There are two much publicised versions of what happened next. One is that when the Indian Mutiny broke out in 1857 Laura sought an audience of the Prince of Wales and told him the story. On his advice and with his aid, the ring was despatched to Jung Bahadoor with a letter reminding him of his pledge in his amorous past and begging him in view of that fond memory of happy days in London to grant her one boom-to cast in his lot with the cause of England, which he did. Because of her achievement it is said that King Edward VII "never failed to show what gratitude he could to the lady who placed her reputation at the service of her country".

Says Sir William:  

"It is a touching romance, but there is unfortunately one weak spot in it. In 1857 the Prince of Wales was scarcely sixteen years of age and the rigid scheme of education he was then enduring under the supervision of Queen Victoria and the Prince Consort certainly did not provide facilities for audiences with ladies of Laura Bell's order who desired to relate tender confidences of their unregenerate days".

The other version is that Laura herself made the approach to the India Office and that it was that Government Department which made overtures to the Nepalese Prince and through it the ring was able to swing the pro-English Bahadoor behind the British effort to overthrow the mutineers.

The whole thing seems a fanciful and patently untrue tale. The records in the museum of the India Office in London reveal that in May, 1857 "a few days after the first outbreak" in the Mutiny on hearing of it Jung Bahadoor offered the whole military resources of Nepal to the British Government in India. Thus Laura had very little time indeed to get that ring halfway round the world to her former lover for these were the days of journeys round the Cape and poor communications across India to Nepal. Even today it might take more than three days to get a package or a letter from London to Katmandu.

The offer made by Bahadoor was accepted on the spot by the British General and Bahadoor moved his forces to the frontier with India ready to march in support of the British when he received the word. But at this stage the Governor of India, Lord Canning declined the aid because he thought the presence of Nepalese troops arrayed against the native Indians would merely exacerbate a precarious situation particularly in regard to those other native chiefs and princes who to date had stood aloof.

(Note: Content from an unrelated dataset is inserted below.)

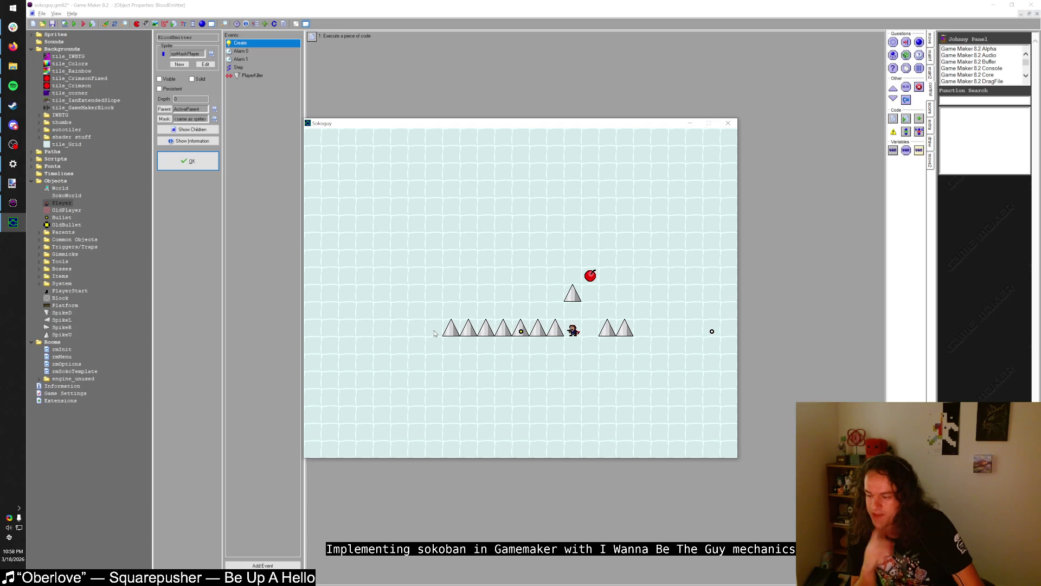
key(Up)
key(Left)
key(Left)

Says Bahadoor's biographer,

"He was surprised and he was heard to remark that he did not understand how England could expect to govern India with such agents".

As the situation deteriorated Lord Canning changed his mind and by the end of the following month was almost imploring Bahadoor to help his beleaguered forces now stretched to their utmost. Bahadoor hesitated no longer. On 2nd July six regiments of infantry were dispatched and one of the first achievements of the Nepalese infantry was the re-capture of Lucknow. Bahadoor resigned the premiership of his country to concentrate on being its Commander-in-Chief and led his men into battle. He proved eminently successful in handling his men in support of the British forces. Lord Canning thanked him personally for his help in defeating the mutineers and he was made a Knight Grand Cross of the Order of the Bath. In 1873 he became a Knight Grand Commander of the Order of the Star of India on its foundation.  

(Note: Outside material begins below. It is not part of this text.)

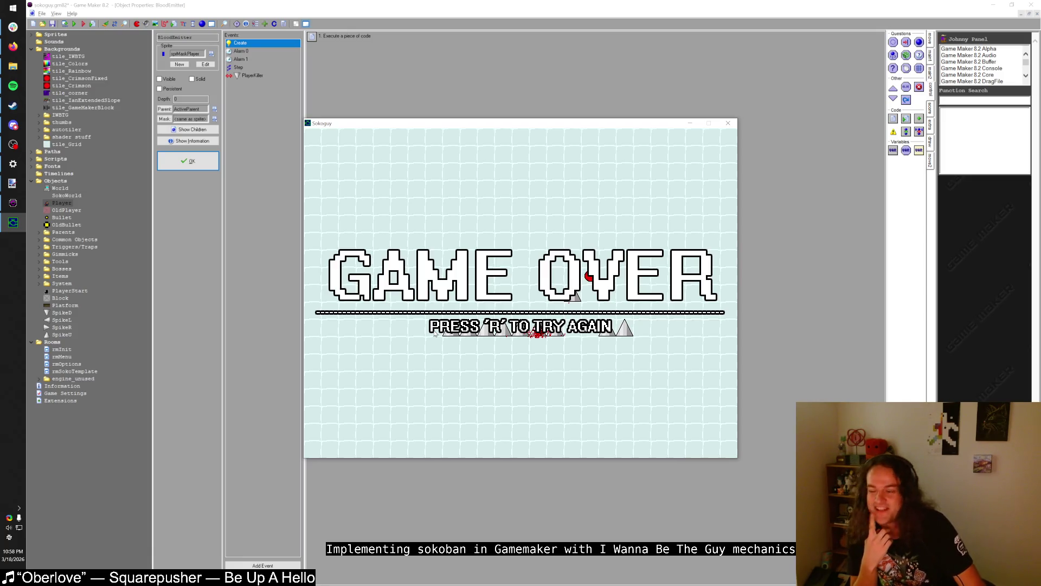
- Restart the Sokoguy level with R and refocus the game window
key(r)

He remained true to the British connection all his days. The British had no more loyal ally anywhere in the world and how much this was because of Laura Bell and what she meant to him for those splendid three months in 1850 in London is anyone's guess. From this time, too, began the close association of the Ghurka regiments with the British Army of which they have, been an integral part. Even today they constitute regiments of our Army and Nepal still provides the men to man them. If Laura had any influence on her erstwhile lover so that the Ghurkas were incorporated in the British Army, then the British Government might well think that quarter of a million which they refunded to Bagadoor after his expensive dalliance with the golden haired beauty was money well spent.

I hardly think, however, that this justifies in any way the claim of a writer on a book in Ireland in which he asserted that General John Nicholson should be removed from his statue in Market Square and the lovely Laura placed on the plinth in his stead as the other person from this district who had a close association with the Indian Mutiny and who served the British Crown in a much more valuable way than did the hero of Delhi.

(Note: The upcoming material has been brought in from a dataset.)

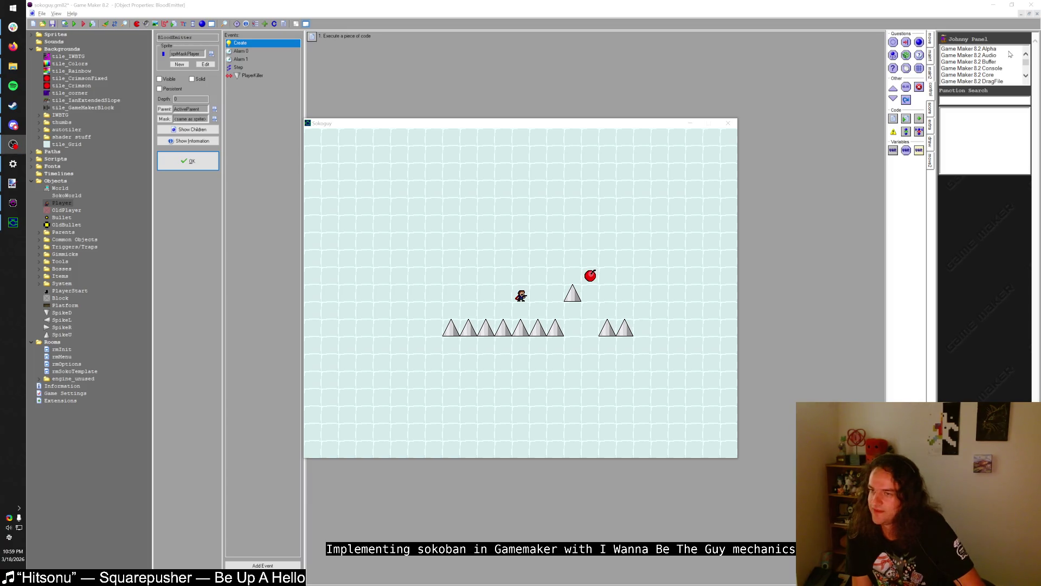
click(627, 124)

As a result of this liaison with Bahadoor, Laura did not lack admirers once he had left for home. From this time she entered fully into category one of the profession and she never lacked an escort. She lived in luxury in her house in Wilton Crescent and one of her admirers was a soldier by the name of Thistlethwayte whose mistress she became. When he went off to the Crimea War he left her in charge of his brother, Captain August Frederick Thistlethwayte, who was a man of some substance and of good breeding, for he was the grandson of Henry Bathurst, Bishop of Norwich and a relative of Earl Bathurst. In due time Laura insisted on Marriage with her protector after his brother was killed in the Crimea. They lived at 15 Grosvenor Square which was a commodious dwelling and in addition Thistlethwayte had an estate in Ross-shire in Scotland where each summer he organised shooting parties for his friends.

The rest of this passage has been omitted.